Role of brain-gut-muscle axis in human health and energy homeostasis

Yin Yunju^{1, 2}, Qiuping Guo^1*, Xihong Zhou¹, Yehui Duan^{1, 3}, Yuhuan Yang^{1, 2}, Saiming Gong^{1, 2}, Mengmeng Han^{1, 3}, Yating Liu², Zhikang Yang² and Qinghua Chen^2*

• ¹Key Laboratory of Animal Nutrition, Physiology and Metabolism in Hunan Province, Institute of Subtropical Agriculture, Chinese Academy of Sciences (CAS), China
• ²College of Animal Science and Technology, Hunan Agricultural University, China
• ³University of Chinese Academy of Sciences, China

Abstract: The interrelationship between brain, gut and skeletal muscle plays a key role in energy homeostasis of the body, and is becoming a hot topic of research. Intestinal microbial metabolites, such as short-chain fatty acids, bile acids and tryptophan metabolites, communicate with the central nervous system by binding to their receptors. In fact, there is a cross-talk between the central nervous system and the gut. The central nervous system, under the stimulation of pressure, will also affect the stability of the intestinal system, including the local intestinal transport, secretion and permeability of the intestinal system. After the gastrointestinal tract collects information about food absorption, it sends signals to the central system through vagus nerve and other channels to stimulate the secretion of brain-gut peptide and produce feeding behavior, which is also an important part of maintaining energy homeostasis. Skeletal muscle has receptors for short-chain fatty acids and bile acids. Therefore, intestinal microorganisms can participate in skeletal muscle energy metabolism and muscle fiber conversion through their metabolites. Skeletal muscles can also communicate with the gut system during exercise. Under the stimulation of exercise, myokines secreted by skeletal muscle causes the secretion of intestinal hormones, and these hormones can act on the central system and affect food intake.
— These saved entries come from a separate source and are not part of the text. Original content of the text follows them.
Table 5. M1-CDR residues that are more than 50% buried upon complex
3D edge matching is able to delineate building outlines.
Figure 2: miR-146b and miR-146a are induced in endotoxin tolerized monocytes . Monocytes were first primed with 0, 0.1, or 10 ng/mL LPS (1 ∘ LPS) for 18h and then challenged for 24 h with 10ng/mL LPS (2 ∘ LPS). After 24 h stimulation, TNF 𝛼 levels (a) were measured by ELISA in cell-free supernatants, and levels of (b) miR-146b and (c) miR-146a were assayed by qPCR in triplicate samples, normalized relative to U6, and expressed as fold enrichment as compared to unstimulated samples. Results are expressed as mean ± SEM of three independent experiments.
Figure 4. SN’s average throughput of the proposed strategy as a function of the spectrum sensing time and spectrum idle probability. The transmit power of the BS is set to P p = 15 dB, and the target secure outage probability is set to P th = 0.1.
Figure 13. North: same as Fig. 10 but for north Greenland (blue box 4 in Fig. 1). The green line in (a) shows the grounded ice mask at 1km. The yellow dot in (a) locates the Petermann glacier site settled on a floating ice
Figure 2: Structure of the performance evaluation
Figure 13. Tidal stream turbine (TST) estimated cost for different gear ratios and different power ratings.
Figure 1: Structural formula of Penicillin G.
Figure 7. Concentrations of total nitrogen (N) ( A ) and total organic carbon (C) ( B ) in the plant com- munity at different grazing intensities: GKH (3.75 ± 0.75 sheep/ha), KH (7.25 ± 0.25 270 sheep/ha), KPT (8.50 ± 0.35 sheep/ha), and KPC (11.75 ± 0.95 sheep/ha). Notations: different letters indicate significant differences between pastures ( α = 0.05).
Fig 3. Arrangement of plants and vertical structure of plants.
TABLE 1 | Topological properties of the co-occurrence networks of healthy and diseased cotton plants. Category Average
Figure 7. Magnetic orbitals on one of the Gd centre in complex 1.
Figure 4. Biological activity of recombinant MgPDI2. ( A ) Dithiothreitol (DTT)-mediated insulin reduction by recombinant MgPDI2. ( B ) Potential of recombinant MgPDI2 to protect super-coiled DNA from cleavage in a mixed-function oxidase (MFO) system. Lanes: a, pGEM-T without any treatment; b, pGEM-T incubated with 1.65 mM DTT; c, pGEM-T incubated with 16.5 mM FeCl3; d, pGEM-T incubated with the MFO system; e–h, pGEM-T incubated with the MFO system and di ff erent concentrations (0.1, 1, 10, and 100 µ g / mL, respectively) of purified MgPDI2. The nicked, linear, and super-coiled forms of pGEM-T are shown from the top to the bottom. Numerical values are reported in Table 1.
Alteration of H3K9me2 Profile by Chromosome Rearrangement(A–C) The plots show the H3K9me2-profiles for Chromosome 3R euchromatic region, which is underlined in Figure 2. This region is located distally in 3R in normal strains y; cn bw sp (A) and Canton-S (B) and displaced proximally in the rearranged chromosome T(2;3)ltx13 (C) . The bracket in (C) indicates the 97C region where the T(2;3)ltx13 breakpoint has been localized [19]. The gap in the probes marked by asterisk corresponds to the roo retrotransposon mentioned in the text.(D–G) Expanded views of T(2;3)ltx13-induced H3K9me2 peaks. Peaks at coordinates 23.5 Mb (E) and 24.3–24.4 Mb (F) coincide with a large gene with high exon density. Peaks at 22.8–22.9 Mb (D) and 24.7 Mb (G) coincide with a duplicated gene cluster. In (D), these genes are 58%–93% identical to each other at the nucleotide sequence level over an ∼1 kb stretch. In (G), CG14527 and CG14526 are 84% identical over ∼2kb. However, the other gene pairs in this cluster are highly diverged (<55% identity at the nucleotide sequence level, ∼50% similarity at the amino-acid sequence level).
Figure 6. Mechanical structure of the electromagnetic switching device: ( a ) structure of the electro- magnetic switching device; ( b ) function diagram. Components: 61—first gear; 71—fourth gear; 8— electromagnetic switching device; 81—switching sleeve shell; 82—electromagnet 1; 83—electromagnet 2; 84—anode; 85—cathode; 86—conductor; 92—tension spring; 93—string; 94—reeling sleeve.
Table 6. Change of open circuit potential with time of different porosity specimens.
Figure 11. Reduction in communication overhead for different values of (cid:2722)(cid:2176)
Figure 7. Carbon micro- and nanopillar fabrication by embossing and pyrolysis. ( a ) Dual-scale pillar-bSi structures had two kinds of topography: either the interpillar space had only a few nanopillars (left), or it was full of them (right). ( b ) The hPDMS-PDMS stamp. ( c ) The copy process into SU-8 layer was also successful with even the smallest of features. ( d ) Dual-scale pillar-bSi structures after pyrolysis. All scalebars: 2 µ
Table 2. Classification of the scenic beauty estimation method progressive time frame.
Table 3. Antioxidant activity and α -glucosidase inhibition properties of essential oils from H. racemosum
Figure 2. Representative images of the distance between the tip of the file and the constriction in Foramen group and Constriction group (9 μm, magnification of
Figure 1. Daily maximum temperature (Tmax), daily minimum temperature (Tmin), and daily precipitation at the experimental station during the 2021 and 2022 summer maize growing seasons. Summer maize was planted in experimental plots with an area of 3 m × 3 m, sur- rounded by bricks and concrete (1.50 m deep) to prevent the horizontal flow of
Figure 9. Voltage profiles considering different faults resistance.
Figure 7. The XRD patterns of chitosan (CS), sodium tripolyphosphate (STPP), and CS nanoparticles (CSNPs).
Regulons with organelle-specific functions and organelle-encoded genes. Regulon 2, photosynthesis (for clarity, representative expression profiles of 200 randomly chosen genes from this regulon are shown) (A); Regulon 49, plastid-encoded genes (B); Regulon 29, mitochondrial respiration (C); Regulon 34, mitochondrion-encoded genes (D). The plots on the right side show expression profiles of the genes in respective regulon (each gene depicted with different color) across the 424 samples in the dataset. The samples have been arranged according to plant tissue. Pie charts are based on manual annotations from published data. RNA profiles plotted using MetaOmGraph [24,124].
The idea of the brain-gut-muscle axis is gradually being confirmed, and at present it is important for regulating energy homeostasis, which also seems to be relevant to human health. This article focuses on the interaction of intestinal microbial, central nervous, skeletal muscle energy metabolism, and feeding behavior regulation, which will provide new insight into the diagnostic and treatment strategies for obesity, diabetes, and other metabolic diseases.